WHAT THIS TASK INVOLVES:
Can you repeat, word for word, the part of the post on Parshat Shemini that opens with the words containing "This week, both" and closes with "before the Lord."?
----- READING PASSAGE
Torah Thursday: Moshe Feiglin’s hubris and Parshat Shemini


Computer problems and time constraints are responsible for this post is coming out a bit behind schedule. My apologies.

This past week, formerly extreme right-wing cum mainstream Knesset member Moshe Feiglin was prevented from entering Haram al-Sharif, current home of the Dome of the Rock and former site of both Holy Temples. Feiglin has tried and occasionally succeeded entering and praying there several times before. His stated goal is the exertion of Jewish sovereignty over the site, with the ultimate goal of bringing about the Third Temple.

This week, both the Torah and the Haftorah portions give us strong reasons to doubt the religious reasoning behind Feiglin’s actions. In this week’s Torah reading (Shemini), we get the tragic story of Aaron’s sons, Nadav and Avihu. On the day of the  inauguration of the Mishkan (the traveling temple used by the Israelites prior to the construction of the First Temple), the two attempt a sacrifice to God. Despite following the same procedures as their father, it doesn’t go too well:

And Aaron’s sons, Nadab and Abihu, each took his pan, put fire in them, and placed incense upon it, and they brought before the Lord foreign fire, which He had not commanded them. And fire went forth from before the Lord and consumed them, and they died before the Lord.

The Rabbis offer a host of reasons for why their sacrifice was rejected: everything from disobeying Moses, to being drunk, to getting minor details of the sacrificial procedure wrong. Personally, though, I like the explanation offered by Rav Solovechik, mostly for its simplicity and fidelity to the original text. Seizing on the line “which He did not command of them,” Solovechik notes that the transgression of Nadav and Avihu is their attempt to fulfill the sacrifices when God has not commanded it. And so, God punishes the pair for their arrogance.
----------
----- LISTED RECORDS
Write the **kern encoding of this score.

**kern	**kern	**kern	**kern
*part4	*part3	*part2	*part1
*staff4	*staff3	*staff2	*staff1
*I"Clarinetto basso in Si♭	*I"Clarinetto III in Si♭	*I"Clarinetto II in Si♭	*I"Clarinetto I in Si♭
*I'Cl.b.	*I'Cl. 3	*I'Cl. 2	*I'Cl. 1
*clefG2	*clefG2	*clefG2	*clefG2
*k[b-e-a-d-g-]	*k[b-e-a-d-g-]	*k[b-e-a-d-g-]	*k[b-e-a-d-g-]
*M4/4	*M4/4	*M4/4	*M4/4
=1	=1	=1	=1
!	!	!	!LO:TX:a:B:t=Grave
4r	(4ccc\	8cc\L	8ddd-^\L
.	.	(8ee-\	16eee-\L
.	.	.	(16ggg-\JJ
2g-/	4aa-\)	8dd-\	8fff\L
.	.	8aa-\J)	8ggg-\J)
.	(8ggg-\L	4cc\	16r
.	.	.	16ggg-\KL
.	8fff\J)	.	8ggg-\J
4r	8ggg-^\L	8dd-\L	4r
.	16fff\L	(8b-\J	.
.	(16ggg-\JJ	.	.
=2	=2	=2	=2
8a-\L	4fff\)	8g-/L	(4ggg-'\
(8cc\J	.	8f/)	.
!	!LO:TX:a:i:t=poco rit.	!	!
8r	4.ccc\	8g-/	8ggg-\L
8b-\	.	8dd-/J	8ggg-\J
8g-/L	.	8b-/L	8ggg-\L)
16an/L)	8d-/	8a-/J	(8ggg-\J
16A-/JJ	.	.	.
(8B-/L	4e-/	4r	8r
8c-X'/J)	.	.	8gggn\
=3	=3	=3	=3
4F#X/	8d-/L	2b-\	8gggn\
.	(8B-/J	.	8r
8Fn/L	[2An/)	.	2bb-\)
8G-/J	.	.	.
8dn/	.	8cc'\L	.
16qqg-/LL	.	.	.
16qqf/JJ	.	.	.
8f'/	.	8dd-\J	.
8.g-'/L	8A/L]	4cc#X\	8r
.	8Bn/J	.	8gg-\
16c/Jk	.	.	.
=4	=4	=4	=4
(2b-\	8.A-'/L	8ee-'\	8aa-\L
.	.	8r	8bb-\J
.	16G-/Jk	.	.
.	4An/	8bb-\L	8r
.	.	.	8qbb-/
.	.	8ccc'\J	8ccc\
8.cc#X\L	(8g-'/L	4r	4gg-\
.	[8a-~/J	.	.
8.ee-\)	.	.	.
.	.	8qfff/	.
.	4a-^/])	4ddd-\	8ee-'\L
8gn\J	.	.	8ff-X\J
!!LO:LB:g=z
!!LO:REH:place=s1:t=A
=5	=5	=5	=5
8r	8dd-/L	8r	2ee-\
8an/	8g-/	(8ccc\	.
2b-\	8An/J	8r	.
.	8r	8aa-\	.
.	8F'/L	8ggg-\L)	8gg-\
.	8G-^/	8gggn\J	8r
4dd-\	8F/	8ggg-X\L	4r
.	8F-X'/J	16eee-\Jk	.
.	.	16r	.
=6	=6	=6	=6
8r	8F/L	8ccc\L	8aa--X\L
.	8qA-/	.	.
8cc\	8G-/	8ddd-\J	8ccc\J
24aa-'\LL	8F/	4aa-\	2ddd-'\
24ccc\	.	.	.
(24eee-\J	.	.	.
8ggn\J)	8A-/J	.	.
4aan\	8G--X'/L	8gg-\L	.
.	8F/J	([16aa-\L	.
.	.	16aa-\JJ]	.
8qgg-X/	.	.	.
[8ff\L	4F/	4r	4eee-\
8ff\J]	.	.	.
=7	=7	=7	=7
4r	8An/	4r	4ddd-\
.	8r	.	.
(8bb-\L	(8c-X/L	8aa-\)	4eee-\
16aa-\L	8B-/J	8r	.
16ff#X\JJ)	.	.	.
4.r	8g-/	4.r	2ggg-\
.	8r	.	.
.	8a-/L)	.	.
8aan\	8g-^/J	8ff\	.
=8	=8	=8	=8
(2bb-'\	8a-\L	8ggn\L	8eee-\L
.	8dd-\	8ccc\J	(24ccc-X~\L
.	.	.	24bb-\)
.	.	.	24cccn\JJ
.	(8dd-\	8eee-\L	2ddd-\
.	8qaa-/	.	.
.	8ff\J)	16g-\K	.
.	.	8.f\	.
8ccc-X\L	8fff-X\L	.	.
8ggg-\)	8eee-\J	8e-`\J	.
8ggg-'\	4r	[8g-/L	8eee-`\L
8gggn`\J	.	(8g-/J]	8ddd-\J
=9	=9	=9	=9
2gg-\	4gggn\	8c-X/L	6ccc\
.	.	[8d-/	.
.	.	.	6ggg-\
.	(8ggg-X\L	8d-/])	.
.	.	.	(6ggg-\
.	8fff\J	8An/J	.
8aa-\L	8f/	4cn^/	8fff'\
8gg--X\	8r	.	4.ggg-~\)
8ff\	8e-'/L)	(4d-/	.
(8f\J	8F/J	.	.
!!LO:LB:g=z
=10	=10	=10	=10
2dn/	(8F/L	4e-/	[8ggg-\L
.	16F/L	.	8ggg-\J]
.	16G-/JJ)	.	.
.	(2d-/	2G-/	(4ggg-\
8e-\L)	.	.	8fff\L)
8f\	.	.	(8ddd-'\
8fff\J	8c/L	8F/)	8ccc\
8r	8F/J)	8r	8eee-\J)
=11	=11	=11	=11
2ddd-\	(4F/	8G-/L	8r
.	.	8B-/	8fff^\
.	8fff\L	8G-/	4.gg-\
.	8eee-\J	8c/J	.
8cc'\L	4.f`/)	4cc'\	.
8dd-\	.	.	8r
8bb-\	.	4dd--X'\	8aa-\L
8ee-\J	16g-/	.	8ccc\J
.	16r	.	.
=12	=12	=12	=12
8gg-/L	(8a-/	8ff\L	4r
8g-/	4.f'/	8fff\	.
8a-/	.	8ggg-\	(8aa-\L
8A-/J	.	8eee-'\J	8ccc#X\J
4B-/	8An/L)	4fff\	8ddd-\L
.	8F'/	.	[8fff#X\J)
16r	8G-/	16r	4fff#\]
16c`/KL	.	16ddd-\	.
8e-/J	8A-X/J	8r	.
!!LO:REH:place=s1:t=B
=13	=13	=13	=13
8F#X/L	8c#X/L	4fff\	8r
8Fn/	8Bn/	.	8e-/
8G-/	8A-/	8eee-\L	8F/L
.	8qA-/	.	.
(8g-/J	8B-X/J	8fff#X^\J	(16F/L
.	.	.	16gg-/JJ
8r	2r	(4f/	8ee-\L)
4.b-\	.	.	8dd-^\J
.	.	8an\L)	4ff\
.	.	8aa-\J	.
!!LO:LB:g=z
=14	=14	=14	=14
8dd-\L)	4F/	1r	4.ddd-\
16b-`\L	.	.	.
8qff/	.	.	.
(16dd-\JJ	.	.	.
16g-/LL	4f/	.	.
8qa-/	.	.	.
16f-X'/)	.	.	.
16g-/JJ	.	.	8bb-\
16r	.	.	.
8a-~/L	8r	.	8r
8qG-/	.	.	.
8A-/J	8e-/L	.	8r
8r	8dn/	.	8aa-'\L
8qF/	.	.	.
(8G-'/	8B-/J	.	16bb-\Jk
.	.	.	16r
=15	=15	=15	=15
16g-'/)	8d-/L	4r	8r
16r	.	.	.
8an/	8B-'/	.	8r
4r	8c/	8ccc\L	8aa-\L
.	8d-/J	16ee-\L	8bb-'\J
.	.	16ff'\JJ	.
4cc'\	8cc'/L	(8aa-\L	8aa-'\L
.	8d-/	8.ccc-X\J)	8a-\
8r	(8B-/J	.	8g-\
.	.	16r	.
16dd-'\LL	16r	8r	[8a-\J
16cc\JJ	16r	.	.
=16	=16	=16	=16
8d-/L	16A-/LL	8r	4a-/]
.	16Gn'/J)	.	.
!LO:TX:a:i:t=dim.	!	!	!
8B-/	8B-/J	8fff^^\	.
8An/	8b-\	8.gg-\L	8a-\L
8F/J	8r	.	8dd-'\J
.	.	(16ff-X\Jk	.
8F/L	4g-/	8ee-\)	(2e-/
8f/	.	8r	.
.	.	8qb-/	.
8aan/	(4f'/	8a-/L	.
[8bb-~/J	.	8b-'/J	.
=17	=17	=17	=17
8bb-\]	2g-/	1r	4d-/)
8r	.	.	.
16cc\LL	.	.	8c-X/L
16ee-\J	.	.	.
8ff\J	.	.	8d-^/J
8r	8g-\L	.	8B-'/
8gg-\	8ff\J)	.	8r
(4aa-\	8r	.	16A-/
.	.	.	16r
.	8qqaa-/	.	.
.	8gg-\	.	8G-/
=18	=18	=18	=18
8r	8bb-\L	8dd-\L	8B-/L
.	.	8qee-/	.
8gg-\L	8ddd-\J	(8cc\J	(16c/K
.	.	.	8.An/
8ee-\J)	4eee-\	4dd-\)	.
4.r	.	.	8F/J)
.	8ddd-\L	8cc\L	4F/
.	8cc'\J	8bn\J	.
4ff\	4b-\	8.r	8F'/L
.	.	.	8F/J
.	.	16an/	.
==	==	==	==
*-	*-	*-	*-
----------
RESULT:
This week, both the Torah and the Haftorah portions give us strong reasons to doubt the religious reasoning behind Feiglin’s actions. In this week’s Torah reading (Shemini), we get the tragic story of Aaron’s sons, Nadav and Avihu. On the day of the  inauguration of the Mishkan (the traveling temple used by the Israelites prior to the construction of the First Temple), the two attempt a sacrifice to God. Despite following the same procedures as their father, it doesn’t go too well:

And Aaron’s sons, Nadab and Abihu, each took his pan, put fire in them, and placed incense upon it, and they brought before the Lord foreign fire, which He had not commanded them. And fire went forth from before the Lord and consumed them, and they died before the Lord.